El pasado 14 de junio se celebraron las tan esperadas elecciones presidenciales en Irán, resultando ganador el “moderado” Hasan Rohaní. Si bien con la palabra “moderado” todo el mundo académico empezaba a auto-estimularse mentalmente yo empezaba a tener arcadas. Estas reacciones fisiológicas tienen sus razones. Irán es el enclave más importante en contra del imperialismo yankee después de Rusia, y para que decir, también el mayor opositor del Sionismo. He ahí el por que de mi temor de que Irán tomase un giro hacia el Liberalismo.

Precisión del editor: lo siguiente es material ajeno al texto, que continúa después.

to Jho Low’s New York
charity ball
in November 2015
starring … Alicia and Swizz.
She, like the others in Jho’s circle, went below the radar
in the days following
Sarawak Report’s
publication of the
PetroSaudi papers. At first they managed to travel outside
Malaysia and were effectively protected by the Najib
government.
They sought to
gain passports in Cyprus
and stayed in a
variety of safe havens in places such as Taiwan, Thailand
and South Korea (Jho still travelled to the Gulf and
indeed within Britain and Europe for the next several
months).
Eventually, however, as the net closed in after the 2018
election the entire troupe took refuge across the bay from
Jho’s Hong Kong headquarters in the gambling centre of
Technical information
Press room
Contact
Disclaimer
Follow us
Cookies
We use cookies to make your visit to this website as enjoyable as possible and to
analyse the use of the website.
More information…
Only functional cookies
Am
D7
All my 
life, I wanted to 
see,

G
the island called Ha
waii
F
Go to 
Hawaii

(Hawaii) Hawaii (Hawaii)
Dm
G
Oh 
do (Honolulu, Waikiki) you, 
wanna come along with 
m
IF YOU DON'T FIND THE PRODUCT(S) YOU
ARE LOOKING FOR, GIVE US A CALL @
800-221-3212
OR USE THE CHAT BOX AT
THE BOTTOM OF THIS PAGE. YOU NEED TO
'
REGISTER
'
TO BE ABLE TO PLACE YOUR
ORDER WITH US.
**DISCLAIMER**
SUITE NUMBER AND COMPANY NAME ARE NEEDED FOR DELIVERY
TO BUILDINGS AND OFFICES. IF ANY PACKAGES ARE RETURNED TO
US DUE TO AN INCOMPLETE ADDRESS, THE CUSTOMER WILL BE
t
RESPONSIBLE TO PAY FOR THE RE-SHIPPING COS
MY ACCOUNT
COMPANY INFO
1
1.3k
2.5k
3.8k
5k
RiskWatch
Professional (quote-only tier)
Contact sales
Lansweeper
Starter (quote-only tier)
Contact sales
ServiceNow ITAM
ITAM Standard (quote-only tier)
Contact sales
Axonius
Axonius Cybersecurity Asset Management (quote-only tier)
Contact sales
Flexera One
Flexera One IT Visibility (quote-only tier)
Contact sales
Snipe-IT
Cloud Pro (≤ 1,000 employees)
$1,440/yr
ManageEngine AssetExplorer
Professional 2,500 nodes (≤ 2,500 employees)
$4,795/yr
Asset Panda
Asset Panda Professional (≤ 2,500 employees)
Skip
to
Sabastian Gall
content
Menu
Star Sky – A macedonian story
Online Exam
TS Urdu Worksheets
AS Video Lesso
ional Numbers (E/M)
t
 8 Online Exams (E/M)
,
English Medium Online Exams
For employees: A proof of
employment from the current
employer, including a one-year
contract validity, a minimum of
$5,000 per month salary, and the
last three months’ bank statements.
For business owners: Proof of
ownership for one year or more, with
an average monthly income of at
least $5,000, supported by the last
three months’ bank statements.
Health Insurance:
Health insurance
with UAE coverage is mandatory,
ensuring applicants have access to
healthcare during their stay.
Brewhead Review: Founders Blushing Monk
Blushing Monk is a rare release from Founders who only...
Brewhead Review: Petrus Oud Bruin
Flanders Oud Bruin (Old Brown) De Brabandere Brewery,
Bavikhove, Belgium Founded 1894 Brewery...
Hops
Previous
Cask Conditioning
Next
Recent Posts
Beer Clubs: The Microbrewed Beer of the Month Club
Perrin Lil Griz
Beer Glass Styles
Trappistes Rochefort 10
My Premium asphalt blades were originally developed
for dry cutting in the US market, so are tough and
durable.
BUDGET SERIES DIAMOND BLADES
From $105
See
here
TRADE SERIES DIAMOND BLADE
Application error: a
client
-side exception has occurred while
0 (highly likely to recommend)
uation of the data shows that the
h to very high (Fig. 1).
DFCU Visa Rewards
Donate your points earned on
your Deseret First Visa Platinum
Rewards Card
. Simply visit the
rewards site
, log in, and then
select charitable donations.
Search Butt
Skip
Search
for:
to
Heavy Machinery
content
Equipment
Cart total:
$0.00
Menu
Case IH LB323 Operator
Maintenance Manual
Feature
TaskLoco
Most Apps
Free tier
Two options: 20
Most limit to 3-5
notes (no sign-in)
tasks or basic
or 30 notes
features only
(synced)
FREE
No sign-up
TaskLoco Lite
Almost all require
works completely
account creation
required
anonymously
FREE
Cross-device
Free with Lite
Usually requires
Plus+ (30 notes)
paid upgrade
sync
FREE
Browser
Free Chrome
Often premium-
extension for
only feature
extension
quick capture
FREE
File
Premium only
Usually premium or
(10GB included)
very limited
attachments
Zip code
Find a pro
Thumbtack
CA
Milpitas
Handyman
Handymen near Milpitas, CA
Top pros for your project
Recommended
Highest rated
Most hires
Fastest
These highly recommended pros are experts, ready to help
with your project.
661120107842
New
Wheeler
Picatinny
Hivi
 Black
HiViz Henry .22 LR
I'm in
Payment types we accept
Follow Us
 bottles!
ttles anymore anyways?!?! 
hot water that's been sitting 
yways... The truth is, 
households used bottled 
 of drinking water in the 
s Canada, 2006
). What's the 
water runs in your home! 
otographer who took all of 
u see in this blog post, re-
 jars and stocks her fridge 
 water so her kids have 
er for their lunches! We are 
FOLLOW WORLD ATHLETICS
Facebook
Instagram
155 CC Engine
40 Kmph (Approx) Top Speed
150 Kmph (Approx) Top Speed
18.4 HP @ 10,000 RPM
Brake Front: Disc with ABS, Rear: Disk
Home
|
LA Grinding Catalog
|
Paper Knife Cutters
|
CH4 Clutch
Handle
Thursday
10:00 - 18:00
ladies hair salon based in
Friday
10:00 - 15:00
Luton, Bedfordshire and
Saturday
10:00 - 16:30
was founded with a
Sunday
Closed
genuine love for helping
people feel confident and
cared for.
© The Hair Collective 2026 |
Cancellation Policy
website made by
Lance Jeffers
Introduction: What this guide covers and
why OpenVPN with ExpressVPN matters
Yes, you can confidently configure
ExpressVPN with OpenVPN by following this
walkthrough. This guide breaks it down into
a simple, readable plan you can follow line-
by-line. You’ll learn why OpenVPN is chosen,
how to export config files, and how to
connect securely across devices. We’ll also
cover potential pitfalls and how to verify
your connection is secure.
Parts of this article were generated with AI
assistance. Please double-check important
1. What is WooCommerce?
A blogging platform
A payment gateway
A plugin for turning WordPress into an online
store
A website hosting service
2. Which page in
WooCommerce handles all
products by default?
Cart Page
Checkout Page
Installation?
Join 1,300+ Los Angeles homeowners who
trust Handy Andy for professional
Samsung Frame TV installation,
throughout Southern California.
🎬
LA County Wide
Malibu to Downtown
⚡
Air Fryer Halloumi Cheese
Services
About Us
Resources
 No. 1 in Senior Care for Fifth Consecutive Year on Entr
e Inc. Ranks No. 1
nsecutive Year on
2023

Mientras tanto, la opinión pública que dice creer muchas cosas, como que EEUU es malo, se alegraba de que uno de sus mayores enemigos en los tiempos modernos adoptara de a poco el modelo económico y social del supuestamente tan odiado gigante del norte. Por suerte el miedo duró poco. Rohaní es de la misma escuela revolucionaria de Ahmadineyad y de Jomeini, por lo que debo suponer que la supuesta moderación del nuevo Presidente es una más de las movidas estratégicas para alcanzar el tan anhelado mundo multipolar.
De todas formas, pensar en tales cosas hacen que sea inevitable tratar aunque sea de forma muy superficial los acontecimientos históricos que han llevado a la Tierra de los Arios a ser lo que es hoy, y me estoy refiriendo concretamente a la Revolución Islámica de 1979.
Así las cosas, triste es el hecho de que para que podamos ser testigos de movimientos ciudadanos revolucionarios y tradicionalistas tengamos que mirar para el lado, más aún cuando se trata de sociedades que, desde un punto de vista occidental, son consideradas como atrasadas y bárbaras. Y es que si el petitorio no contiene marihuana, sexo en vivo, guitarreo y pendejas con las tetas al aire nos parece imposible que sea revolucionario en cuanto a su misma definición. Sin embargo, y afortunadamente, hay pueblos aún para los que las ideas de “desarrollo”, “progreso”, etcétera, no son equivalentes al mayor grado de desapego y desprecio a las ideas e instituciones que alguna vez los hicieron grandes y que fueron causa de la mejora en las condiciones de vida que permitieron, lamentablemente, el surgimiento de ideas que sólo tienen por objeto destruirlos.
Irán es un buen ejemplo de que las revoluciones pueden tener por objeto el mejorar el material humano de un país y no sus índices macroeconómicos basados en la cantidad de rascacielos y McDonalds existentes. En efecto, impensable es en Occidente, más avanzado, liberal y democrático, el imaginar a jóvenes desfilando en masas exigiendo el regreso de su identidad nacional, de sus tradiciones ancestrales, dispuestos a derrocar a un régimen de ser necesario.
Irán hasta hace unas pocas décadas estaba sometido a los intereses británicos y estadounidenses en la zona, manteniendo estas potencias a una monarquía títere a sus deseos. Un buen día, miles de ciudadanos indignados salieron a las calles a exigir la expulsión de sus traidores gobernantes. Las mujeres pedían a gritos que se les dejara llevar la burka por las calles; los estudiantes clamaban a gritos el retorno a una educación basada en sus valores religiosos y tradicionales, exenta de toda occidentalización; y los trabajadores, ya fuesen obreros o empleados profesionales, pedían que sus recursos naturales volvieran a sus manos.
Y sí, todo esto en un atrasado país musulmán de Oriente Próximo.